Are we now living in a Landlord Nation? If you look at who owns rental property in America, you might think that more people are renting than are owners, although that isn’t the case. 


In addition to our primary residence, we own one and a half rental properties. That is, we own one by ourselves and half of another, more expensive condo that we rent out in a college town.

We’ve owned the more expensive condo for nearly 10 years and decided that this Spring would be a good time to sell it. We wouldn’t make that much money when we sold, if anything, but given that we bought off the plans at the height of the market, we thought we’d get all of our money out.

So we listed the condo to sell and got an immediate offer (which thrilled us), which then fell apart (which was enormously disappointing). But the agent told us that there was another offer coming, to rent the condo for two years. With no other offers forthcoming, that’s the deal we ultimately took, and it’s at a high rental amount our agent didn’t think we’d get.

“Landlord nation.” That’s how Glenn Kelman, CEO of Redfin, recently described the current real estate market to CNBC’s Diana Olick. He told her that inventory is dropping dramatically (Redfin reported that the number of homes for sale fell 13.3 percent, the steepest decline in four years, marking 19 straight months of annual declines), and that home builders are putting up rental apartment buildings rather than single-family homes Millennials and other first-time buyers could afford.

He told her empty-nesters are enjoying living in their big homes with 30-year mortgages locked at or near historic lows and aren’t selling. That for the first time, the real estate industry is feeling the pinch and his own company is going to have its growth constrained by the lack of housing inventory. If nothing gets listed, real estate agents have nothing to sell.

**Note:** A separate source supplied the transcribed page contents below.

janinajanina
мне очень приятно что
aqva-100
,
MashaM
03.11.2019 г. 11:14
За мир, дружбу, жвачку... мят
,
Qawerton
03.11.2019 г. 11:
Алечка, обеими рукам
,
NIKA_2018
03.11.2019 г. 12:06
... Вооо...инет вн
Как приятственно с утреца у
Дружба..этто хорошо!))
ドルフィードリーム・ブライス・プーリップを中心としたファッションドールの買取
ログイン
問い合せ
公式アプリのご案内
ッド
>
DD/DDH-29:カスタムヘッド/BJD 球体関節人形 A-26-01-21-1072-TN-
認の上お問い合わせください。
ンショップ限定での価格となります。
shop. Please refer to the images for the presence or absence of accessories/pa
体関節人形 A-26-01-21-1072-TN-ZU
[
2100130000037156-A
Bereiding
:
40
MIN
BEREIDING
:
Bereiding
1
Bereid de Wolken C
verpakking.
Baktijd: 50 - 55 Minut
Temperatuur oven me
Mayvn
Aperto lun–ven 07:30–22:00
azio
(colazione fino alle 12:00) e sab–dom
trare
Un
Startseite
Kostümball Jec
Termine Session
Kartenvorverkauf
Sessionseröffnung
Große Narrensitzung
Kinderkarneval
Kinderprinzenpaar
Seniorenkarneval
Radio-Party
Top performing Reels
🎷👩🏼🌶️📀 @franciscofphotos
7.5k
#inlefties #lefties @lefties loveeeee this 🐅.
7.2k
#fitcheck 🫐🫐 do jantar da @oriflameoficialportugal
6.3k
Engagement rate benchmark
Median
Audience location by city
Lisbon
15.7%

We are continuing to experience the aftermath of the worst economic recession since the Great Depression in unexpected and unintended ways. When the real estate bubble burst, millions of homeowners were underwater with their mortgages and went into foreclosure or did deeds-in-lieu of foreclosure, sold their homes in short sales, or got stuck in homes they couldn’t unload. Investors with cash stepped in. Hedge funds bought thousands of homes and rented them back to the current owners. Smaller investors picked up dozens of homes for pennies on the dollar. Homeowners who were flush, who always wanted that bigger lot, picked off their neighbor’s homes for a fraction of what they were worth.

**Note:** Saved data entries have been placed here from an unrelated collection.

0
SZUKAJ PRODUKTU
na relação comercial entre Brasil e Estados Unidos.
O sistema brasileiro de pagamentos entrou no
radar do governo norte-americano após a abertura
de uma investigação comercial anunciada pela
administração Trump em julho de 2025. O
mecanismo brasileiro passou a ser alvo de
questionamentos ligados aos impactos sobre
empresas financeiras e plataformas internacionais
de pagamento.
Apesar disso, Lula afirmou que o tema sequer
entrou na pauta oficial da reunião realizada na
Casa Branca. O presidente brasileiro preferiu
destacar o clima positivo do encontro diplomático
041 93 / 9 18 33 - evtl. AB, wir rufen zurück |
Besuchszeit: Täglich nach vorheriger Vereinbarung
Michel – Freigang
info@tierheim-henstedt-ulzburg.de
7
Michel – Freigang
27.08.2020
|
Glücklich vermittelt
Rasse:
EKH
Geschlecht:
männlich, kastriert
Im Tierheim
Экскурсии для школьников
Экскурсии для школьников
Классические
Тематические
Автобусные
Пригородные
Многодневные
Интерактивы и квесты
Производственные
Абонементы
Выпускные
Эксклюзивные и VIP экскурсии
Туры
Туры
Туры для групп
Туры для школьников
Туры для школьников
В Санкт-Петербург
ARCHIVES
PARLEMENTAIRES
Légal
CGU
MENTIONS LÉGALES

(And lest you think the real estate transfer was limited to residential real estate, commercial and industrial deals abounded – and still do in many places. Think about malls where tenants like Sears, J.C. Penney, and other large legacy retailers are struggling.)

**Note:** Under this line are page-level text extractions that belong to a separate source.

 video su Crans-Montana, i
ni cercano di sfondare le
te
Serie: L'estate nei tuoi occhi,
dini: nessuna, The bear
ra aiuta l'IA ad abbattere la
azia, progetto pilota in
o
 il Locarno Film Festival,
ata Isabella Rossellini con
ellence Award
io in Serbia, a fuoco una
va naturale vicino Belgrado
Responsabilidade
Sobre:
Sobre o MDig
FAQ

Self-taught experts in REO transactions, foreclosures and short sales ruled the markets. And, slowly, the residential real estate market recovered and then boomed. Because not only are mortgage interest rates still near historic lows (despite the Federal Reserve Bank raising interest rates twice), very few homeowners (on a relative basis) are selling.

Millennials, the eldest of whom were in their early 20s when the Great Recession started, and the youngest of whom witnessed the financial stress, and in many cases ruin, of their family first-hand, have been struck by how stuck Americans got. Those that are finally moving out of their parents’ homes are renting with friends or by themselves, realizing that student loan debt, Uber habits, overcharging credit cards, eating lunch and dinner out (and not the consumption of avocado toast), leasing fancy cars, and taking jobs that don’t pay enough to add to savings on top of covering debt payments, have at least postponed – if not sunk – their dreams of homeownership.

“Landlord nation” is an interesting concept. It could imply that people are choosing to rent and not own. It could also imply that they can’t. But in real estate, nothing lasts forever and housing markets can change on a dime.

Trulia is reporting that more than one in 10 for-sale listings had a price cut and most major housing markets saw cuts increase: Sixty-nine of the 100 largest metros saw the share of for-sale listings with a price reduction increase from last year to this year. While that could mean home price increases are flattening. It could also mean sellers, seeing price wars first-hand, are setting pie-in-the-sky prices for their homes, only to reprice them in order to sell.